### Text to read
==================================================
Analysis 1: Which vendor provides the most useful data?
Let’s check which vendor provided the most confirming records:
/*Green Taxi*/
SELECT sum(CASE when vendor_id = 1 THEN 1 ELSE 0 END)as Creative_Mobile_Tech,
sum(CASE when vendor_id = 2 THEN 1 ELSE 0 END)as Verifone_Inc,
count(*)as Total_Vendors from ny_green_taxi;
Output is as follows:
/* Yellow Taxi */
SELECT sum(CASE when vendor_id = 1 THEN 1 ELSE 0 END)as Creative_Mobile_Tech,
sum(CASE when vendor_id = 2 THEN 1 ELSE 0 END)as Verifone_Inc,
count(*)as Total_Vendors from ny_yellow_taxi;
Output is as follows:
For both Green and Yellow Taxi, vendor Verifone Inc provided the most useful data with confirming records of 4641694 (87% of total) for green taxi and 52661660 (92% of total) for a yellow taxi.
Analysis 2: Finding the month-wise trip count, average distance, and average passenger count from the trips completed by yellow and green taxis in 2019.
/*Green Taxi*/
select mnth_activity.mnth as month, sum(mnth_activity.trips) as trips_count,
round(avg(mnth_activity.trip_dist),2) as Avg_trip_Dist,
round(avg(mnth_activity.psngr_cnt),1) as passenger_count
from (select month(lpep_pickup_datetime) as mnth,
pu_location_id, do_location_id,
count(*) as trips,
avg(trip_distance) as trip_dist,
avg(passenger_count) as psngr_cnt
from ny_green_taxi
group by month(lpep_pickup_datetime), pu_location_id, do_location_id) as mnth_activity
group by mnth_activity.mnth
order by mnth_activity.mnth;
hive -e 'select month(lpep_pickup_datetime) as mnth, pu_location_id, do_location_id, count(*) as trips, avg(trip_distance) as trip_dist, avg(passenger_count) as psngr_cnt from ny_green_taxi group by month(lpep_pickup_datetime), pu_location_id, do_location_id' | sed 's/[[:space:]]\+/,/g' > gt_monthly_trend.csv;
gsutil mv gt_monthly_trend.csv gs://2019ah04024/csv/data/GreenTaxi/
/* Yellow Taxi */
select mnth_activity.mnth as month, sum(mnth_activity.trips) as trips_count,
round(avg(mnth_activity.trip_dist),2) as Avg_trip_Dist,
round(avg(mnth_activity.psngr_cnt),1) as passenger_count
from (select month(tpep_pickup_datetime) as mnth,
pu_location_id, do_location_id,
count(*) as trips,
avg(trip_distance) as trip_dist,
avg(passenger_count) as psngr_cnt
from ny_yellow_taxi
group by month(tpep_pickup_datetime), pu_location_id, do_location_id) as mnth_activity
group by mnth_activity.mnth
order by mnth_activity.mnth;
hive -e 'select month(tpep_pickup_datetime) as mnth, pu_location_id, do_location_id, count(*) as trips, avg(trip_distance) as trip_dist, avg(passenger_count) as psngr_cnt from ny_yellow_taxi group by month(tpep_pickup_datetime), pu_location_id, do_location_id' | sed 's/[[:space:]]\+/,/g' > yt_monthly_trend.csv;
gsutil mv yt_monthly_trend.csv gs://2019ah04024/csv/data/YellowTaxi/
- The average trip distance for Green taxi ranges between 7.87 to 10.29 whereas for Yellow ranges between 8.9 to 10.1
- The monthly trip count is maximum for January, February, and March for green taxis. For the yellow taxi, it is in January.
==================================================
### Information given
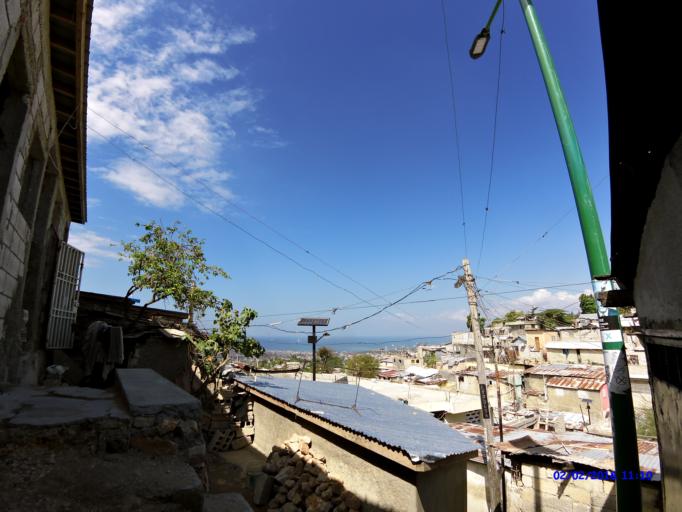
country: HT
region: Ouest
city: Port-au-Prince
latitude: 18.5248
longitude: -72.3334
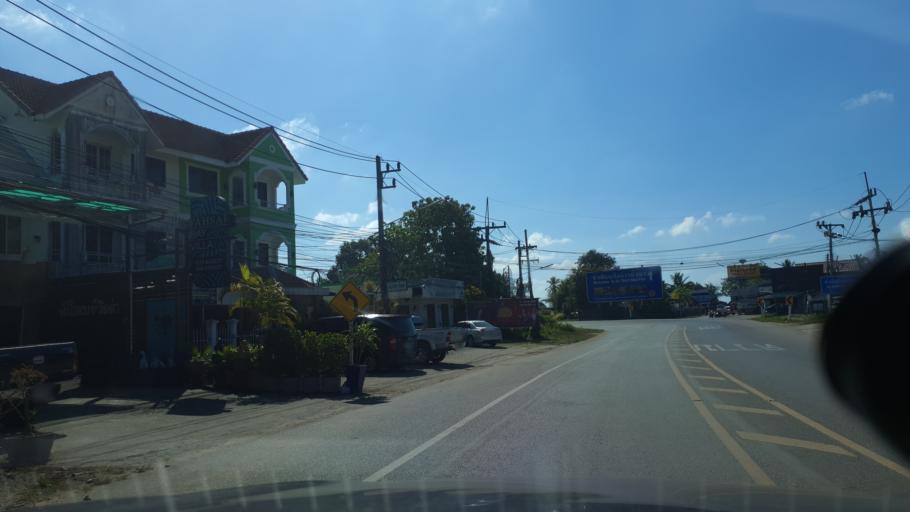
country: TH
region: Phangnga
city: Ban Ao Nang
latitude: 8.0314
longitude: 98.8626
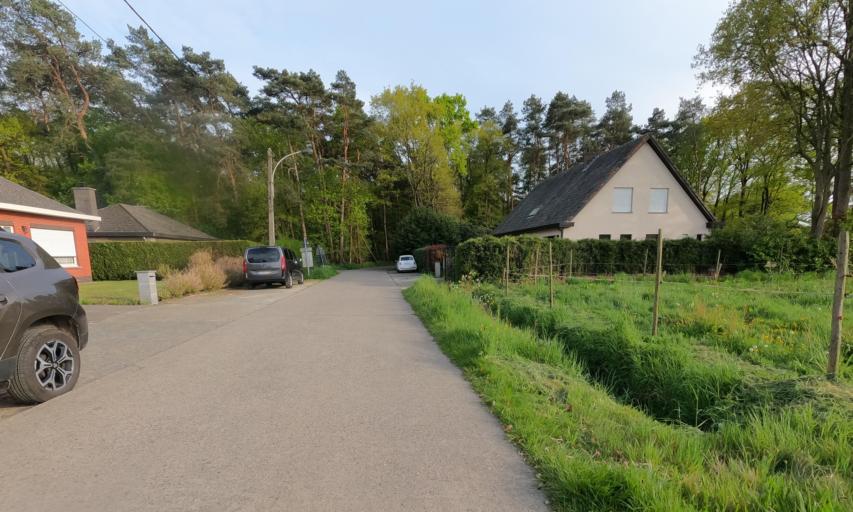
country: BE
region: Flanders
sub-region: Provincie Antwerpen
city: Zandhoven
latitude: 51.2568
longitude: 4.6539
==================================================
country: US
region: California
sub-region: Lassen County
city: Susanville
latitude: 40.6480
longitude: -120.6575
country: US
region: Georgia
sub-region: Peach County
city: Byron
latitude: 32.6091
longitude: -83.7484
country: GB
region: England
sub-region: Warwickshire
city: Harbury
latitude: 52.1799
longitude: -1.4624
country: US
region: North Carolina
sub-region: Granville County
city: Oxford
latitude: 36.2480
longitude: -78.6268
==================================================
### Work instructions
A) Decide whether each statement below agrees with the taxi data analysis, answering yes or no and quoting the words from it that settle the matter. (i) Verifone Inc supplied 87% of the confirming records for the green taxi. (ii) The yellow taxi's monthly trip count peaks in March. (iii) The yellow taxi's average trip distance ranges between 8.9 and 10.1.
B) Render this sentence from the taxi data analysis in Spanish: "For both Green and Yellow Taxi, vendor Verifone Inc provided the most useful data with confirming records of 4641694 (87% of total) for green taxi and 52661660 (92% of total) for a yellow taxi."

### Answers by task
A)
(i) Yes: "vendor Verifone Inc provided the most useful data with confirming records of 4641694 (87% of total) for green taxi"
(ii) No: "For the yellow taxi, it is in January."
(iii) Yes: "for Yellow ranges between 8.9 to 10.1"

B) Tanto para el taxi verde como para el amarillo, el proveedor Verifone Inc proporcionó los datos más útiles, con 4641694 registros confirmatorios (87 % del total) para el taxi verde y 52661660 (92 % del total) para el taxi amarillo.